== PROVIDED PASSAGE ==
Meta Building a Safe Metaverse While Expanding VR Holdings

Social media platforms, which have had challenges maintaining a safe, socially conscious online environment — as the year’s spate of whistleblower disclosures and global regulatory hearings proves — may face an even tougher time maintaining civility in the metaverse. The shift from monitoring text, images and video to supervising a live 3D world will be orders of magnitude more complicated, observers say. According to a 2020 safety video for “Horizon Worlds,” a game Facebook developed for its virtual reality platform Oculus Quest, the company plans to record what happens in the metaverse, storing data that transpires in users’ VR headsets.

When users try to block someone or report bad behavior, excerpted footage will be sent to human reviewers to assess. Andrew Bosworth, the 15-year Facebook veteran who will become CTO of Meta Platforms, has, according to Financial Times, said that “in many ways, this is ‘better’ than real life in terms of safety because there will always be a record to check.”

Citing an internal Facebook memo from March that Financial Times says it has seen, Bosworth wrote that virtual reality “can often be a ‘toxic environment,’ especially for women and minorities.” He described such conditions as an “existential threat” to Meta’s ambitious plans if it repelled “mainstream customers from the medium entirely.”

== ACTION ITEM A ==
Translate this sentence from the passage on Meta's metaverse safety into Spanish: "When users try to block someone or report bad behavior, excerpted footage will be sent to human reviewers to assess."
== ACTION ITEM B ==
Continue the passage on Meta's metaverse safety from its final sentence.

== RECORDS ==
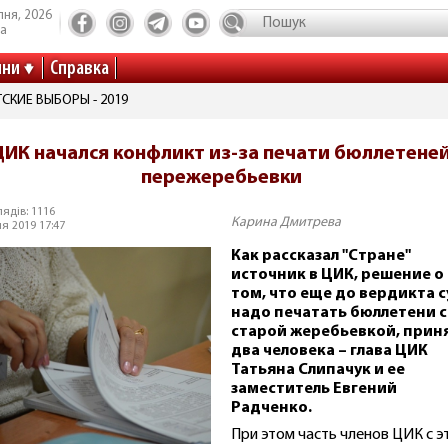
пня, 2026
та
ини
Справка
СКИЕ ВЫБОРЫ - 2019
ЦИК начался конфликт из-за печати бюллетеней
пережеребьевки
ядів: 1116
Карина Дмитрева
я 2019 17:47
Как рассказал "Стране"
источник в ЦИК, решение о
том, что еще до вердикта 
надо печатать бюллетени 
старой жеребьевкой, прин
два человека – глава ЦИК
Татьяна Слипачук и ее
заместитель Евгений
Радченко.
При этом часть членов ЦИК с э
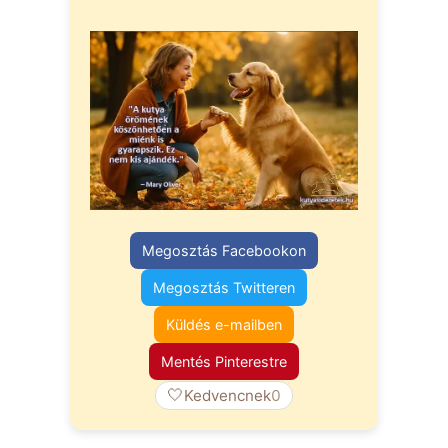
Megosztás Facebookon
Megosztás Twitteren
Küldés e-mailben
Mentés Pinterestre
🤍
Kedvencnek
0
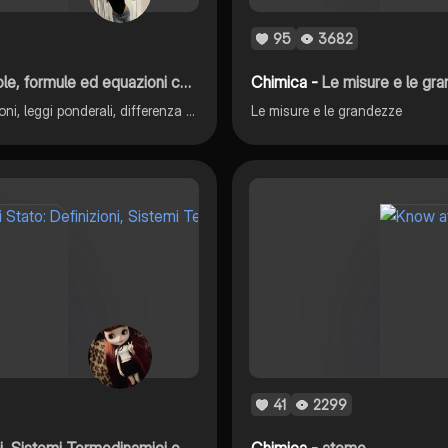
95
3682
 formule ed equazioni chimiche
Chimica -
Le misure e le gr
sostanze semplici/composte, tavola periodica, trasformazioni, leggi ponderali, differenza tra composti e miscele, molecole elementari/composte, composti ionici, unità formula, formula minima/molecolare, bilanciamento schema direazione
Le misure e le grandezze
41
2299
rmodinamici e Metodi di Separazione
Chimica -
atomo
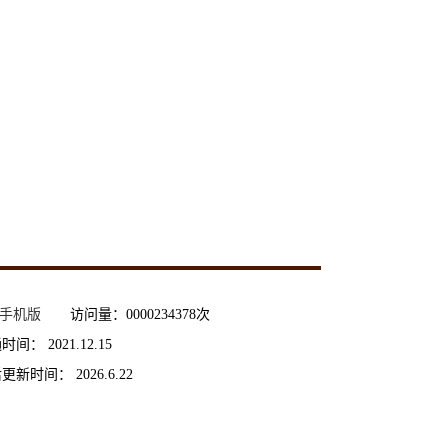
手机版
访问量：
0000234378
次
通时间：
2021
.
12
.
15
后更新时间：
2026
.
6
.
22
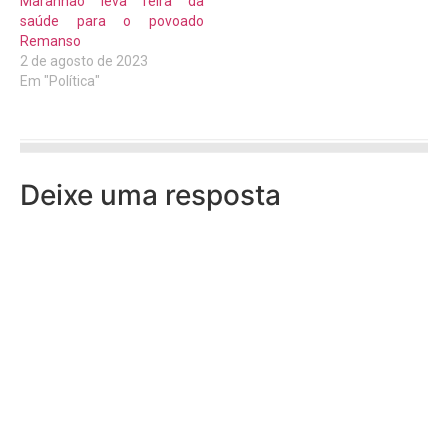
Maranhão leva feira da
saúde para o povoado
Remanso
2 de agosto de 2023
Em "Política"
Deixe uma resposta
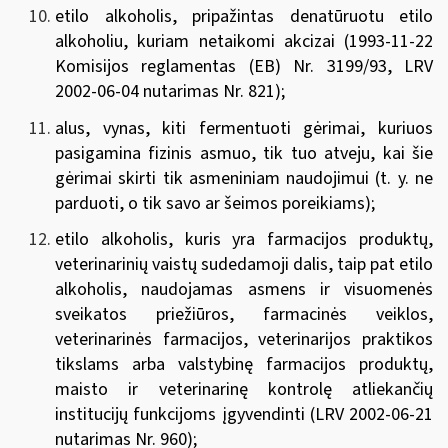
etilo alkoholis, pripažintas denatūruotu etilo
alkoholiu, kuriam netaikomi akcizai (
1993-11-22
Komisijos reglamentas (EB) Nr. 3199/93
,
LRV
2002-06-04 nutarimas Nr. 821
);
alus, vynas, kiti fermentuoti gėrimai, kuriuos
pasigamina fizinis asmuo, tik tuo atveju, kai šie
gėrimai skirti tik asmeniniam naudojimui (t. y. ne
parduoti, o tik savo ar šeimos poreikiams);
etilo alkoholis, kuris yra farmacijos produktų,
veterinarinių vaistų sudedamoji dalis, taip pat etilo
alkoholis, naudojamas asmens ir visuomenės
sveikatos priežiūros, farmacinės veiklos,
veterinarinės farmacijos, veterinarijos praktikos
tikslams arba valstybinę farmacijos produktų,
maisto ir veterinarinę kontrolę atliekančių
institucijų funkcijoms įgyvendinti (
LRV 2002-06-21
nutarimas Nr. 960
);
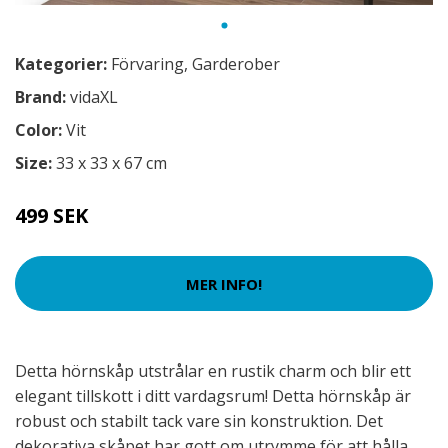
Kategorier:
Förvaring
,
Garderober
Brand:
vidaXL
Color:
Vit
Size:
33 x 33 x 67 cm
499 SEK
MER INFO!
Detta hörnskåp utstrålar en rustik charm och blir ett
elegant tillskott i ditt vardagsrum! Detta hörnskåp är
robust och stabilt tack vare sin konstruktion. Det
dekorativa skåpet har gott om utrymme för att hålla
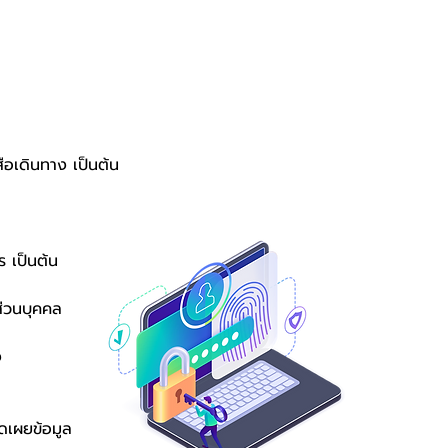
สือเดินทาง เป็นต้น
ร เป็นต้น
ลส่วนบุคคล
ง
ดเผยข้อมูล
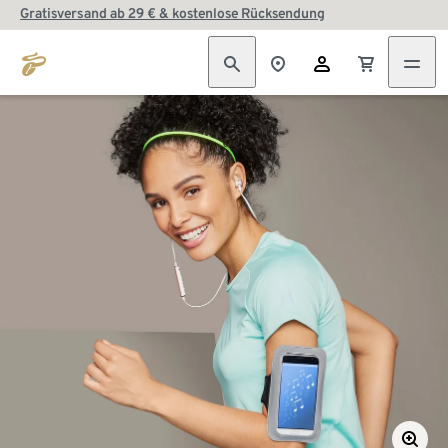
Gratisversand ab 29 € & kostenlose Rücksendung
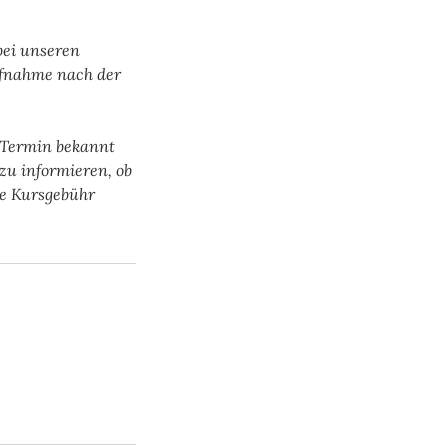
bei unseren
ufnahme nach der
r Termin bekannt
zu informieren, ob
ie Kursgebühr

== RESPONSE AREA A ==
Cuando los usuarios intenten bloquear a alguien o denunciar un mal comportamiento, se enviarán fragmentos de las grabaciones a revisores humanos para que los evalúen.

== RESPONSE AREA B ==
Financial Times describes the executive as aiming for “almost Disney levels of safety” in Meta’s virtual worlds, while also conceding that controlling how users talk and act “at any meaningful scale is practically impossible.” The memo details the sizable challenge Meta will have in preventing harmful content from reaching users in an immersive digital realm where people will socialize, game, shop and work as 3D avatars.

Although lawmakers in the U.S. and around the globe have raised antitrust discussions with regard to Facebook’s growth in recent years, the company has continued on a buying spree. “Facebook has been steadily making large acquisitions — at least 21 in the last three years, per data service Pitchbook,” reports Vox.

The company’s past acquisitions include Giphy and business software firm Kustomer, while this year it purchased Within, “the company co-founded by VR pioneer Chris Milk,” in a deal Vox values at $500 million. Other 2021 purchases include Unit 2 Games, maker of the Crayta collaborative game creation platform, BigBox VR and Downpour Interactive.